# Problem requirements
How many lines in the data below contain the string "Bernau"? Reply with the number alone.

(Collected data)
BEGIN

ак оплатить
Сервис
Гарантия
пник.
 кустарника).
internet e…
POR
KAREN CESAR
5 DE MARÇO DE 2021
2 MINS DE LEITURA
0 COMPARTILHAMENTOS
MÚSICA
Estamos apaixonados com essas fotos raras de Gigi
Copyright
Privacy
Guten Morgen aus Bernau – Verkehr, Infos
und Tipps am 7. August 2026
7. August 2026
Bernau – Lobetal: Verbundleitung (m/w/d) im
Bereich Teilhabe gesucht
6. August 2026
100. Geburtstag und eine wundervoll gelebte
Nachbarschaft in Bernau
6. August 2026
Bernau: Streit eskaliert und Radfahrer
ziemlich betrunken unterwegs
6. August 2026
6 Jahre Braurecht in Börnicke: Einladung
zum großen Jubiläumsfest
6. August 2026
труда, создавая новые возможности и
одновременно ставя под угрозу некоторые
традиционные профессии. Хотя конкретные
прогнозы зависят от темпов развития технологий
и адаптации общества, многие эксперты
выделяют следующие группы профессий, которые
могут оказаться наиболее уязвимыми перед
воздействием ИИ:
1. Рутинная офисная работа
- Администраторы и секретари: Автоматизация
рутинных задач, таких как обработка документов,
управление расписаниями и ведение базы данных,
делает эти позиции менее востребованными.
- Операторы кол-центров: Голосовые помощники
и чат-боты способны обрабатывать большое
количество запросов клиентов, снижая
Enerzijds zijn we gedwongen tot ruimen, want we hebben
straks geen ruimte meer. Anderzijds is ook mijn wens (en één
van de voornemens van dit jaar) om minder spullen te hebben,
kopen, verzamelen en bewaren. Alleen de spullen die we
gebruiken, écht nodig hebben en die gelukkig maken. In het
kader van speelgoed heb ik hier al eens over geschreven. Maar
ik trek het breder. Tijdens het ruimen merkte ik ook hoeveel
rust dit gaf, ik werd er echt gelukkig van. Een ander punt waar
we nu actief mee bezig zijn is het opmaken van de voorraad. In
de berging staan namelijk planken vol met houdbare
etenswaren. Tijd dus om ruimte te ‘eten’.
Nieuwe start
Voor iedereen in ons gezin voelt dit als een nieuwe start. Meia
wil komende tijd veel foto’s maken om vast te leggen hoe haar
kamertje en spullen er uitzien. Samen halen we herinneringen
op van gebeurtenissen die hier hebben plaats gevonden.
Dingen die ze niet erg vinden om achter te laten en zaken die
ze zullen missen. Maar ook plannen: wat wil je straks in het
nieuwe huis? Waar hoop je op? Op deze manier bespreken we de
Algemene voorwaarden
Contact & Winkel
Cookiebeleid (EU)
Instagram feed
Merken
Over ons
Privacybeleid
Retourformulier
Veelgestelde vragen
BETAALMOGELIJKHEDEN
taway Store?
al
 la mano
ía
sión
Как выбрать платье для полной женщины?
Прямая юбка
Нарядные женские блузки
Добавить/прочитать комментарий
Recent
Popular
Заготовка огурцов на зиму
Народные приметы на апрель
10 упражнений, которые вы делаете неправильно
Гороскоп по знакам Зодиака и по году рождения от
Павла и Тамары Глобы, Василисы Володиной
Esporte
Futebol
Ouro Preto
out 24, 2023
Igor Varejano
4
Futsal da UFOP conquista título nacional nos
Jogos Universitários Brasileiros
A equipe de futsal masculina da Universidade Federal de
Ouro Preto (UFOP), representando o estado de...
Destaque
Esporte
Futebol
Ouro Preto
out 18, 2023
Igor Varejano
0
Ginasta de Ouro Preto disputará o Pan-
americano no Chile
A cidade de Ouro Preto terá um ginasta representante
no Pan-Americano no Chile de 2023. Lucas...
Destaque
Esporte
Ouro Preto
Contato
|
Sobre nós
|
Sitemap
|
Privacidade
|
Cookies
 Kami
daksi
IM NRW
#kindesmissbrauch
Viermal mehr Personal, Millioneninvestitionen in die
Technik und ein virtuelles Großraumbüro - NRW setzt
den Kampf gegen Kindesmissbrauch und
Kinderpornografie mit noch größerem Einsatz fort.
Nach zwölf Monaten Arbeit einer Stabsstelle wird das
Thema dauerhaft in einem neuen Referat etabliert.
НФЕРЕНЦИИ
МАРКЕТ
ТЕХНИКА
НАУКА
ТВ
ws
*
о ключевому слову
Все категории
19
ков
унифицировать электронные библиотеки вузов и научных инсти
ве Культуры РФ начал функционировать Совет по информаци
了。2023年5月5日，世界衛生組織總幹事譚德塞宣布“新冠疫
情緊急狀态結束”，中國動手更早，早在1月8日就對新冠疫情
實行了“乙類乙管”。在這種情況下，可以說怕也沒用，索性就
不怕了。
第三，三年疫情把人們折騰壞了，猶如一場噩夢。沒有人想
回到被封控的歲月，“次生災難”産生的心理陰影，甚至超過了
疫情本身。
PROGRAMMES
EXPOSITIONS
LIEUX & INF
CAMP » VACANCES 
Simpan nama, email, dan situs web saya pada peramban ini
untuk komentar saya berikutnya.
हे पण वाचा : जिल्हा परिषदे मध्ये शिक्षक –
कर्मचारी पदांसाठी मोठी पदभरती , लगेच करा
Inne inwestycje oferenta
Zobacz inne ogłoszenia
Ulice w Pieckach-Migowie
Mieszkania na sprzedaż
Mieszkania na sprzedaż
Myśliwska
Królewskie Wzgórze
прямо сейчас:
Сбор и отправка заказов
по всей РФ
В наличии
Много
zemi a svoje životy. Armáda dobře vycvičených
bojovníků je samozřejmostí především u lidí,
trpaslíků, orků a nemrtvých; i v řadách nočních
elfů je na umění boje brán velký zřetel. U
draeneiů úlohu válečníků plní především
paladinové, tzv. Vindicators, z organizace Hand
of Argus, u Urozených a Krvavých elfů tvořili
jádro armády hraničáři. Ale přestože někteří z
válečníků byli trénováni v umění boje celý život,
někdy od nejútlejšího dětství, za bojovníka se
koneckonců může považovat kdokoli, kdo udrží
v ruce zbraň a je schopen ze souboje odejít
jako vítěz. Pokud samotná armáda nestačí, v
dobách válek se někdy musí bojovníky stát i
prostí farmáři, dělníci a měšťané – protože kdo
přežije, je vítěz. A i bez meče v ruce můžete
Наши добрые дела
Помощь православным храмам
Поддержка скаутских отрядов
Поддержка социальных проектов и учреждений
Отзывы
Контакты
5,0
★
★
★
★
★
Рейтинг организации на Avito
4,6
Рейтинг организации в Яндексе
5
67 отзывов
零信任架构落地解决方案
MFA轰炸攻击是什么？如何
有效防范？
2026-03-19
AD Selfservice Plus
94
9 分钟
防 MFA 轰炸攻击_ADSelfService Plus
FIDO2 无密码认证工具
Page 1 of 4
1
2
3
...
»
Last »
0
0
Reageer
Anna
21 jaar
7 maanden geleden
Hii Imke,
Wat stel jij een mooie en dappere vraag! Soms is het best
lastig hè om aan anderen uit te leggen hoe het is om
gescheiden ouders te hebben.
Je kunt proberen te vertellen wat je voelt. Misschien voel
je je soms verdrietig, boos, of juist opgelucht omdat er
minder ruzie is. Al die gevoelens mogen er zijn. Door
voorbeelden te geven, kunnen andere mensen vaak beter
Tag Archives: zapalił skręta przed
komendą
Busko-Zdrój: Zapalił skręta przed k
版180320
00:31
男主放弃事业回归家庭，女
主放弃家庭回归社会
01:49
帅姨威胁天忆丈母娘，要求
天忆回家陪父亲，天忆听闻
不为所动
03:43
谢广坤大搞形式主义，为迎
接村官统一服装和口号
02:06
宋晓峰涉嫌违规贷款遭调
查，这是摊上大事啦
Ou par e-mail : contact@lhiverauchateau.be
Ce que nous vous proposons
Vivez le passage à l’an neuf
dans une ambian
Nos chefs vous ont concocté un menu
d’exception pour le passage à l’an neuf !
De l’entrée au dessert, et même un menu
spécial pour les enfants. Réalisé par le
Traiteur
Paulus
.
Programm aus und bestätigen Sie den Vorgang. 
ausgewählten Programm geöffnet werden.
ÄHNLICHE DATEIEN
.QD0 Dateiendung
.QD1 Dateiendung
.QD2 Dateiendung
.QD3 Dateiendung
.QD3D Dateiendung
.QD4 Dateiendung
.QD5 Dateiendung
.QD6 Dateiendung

END

# Answer to the problem
4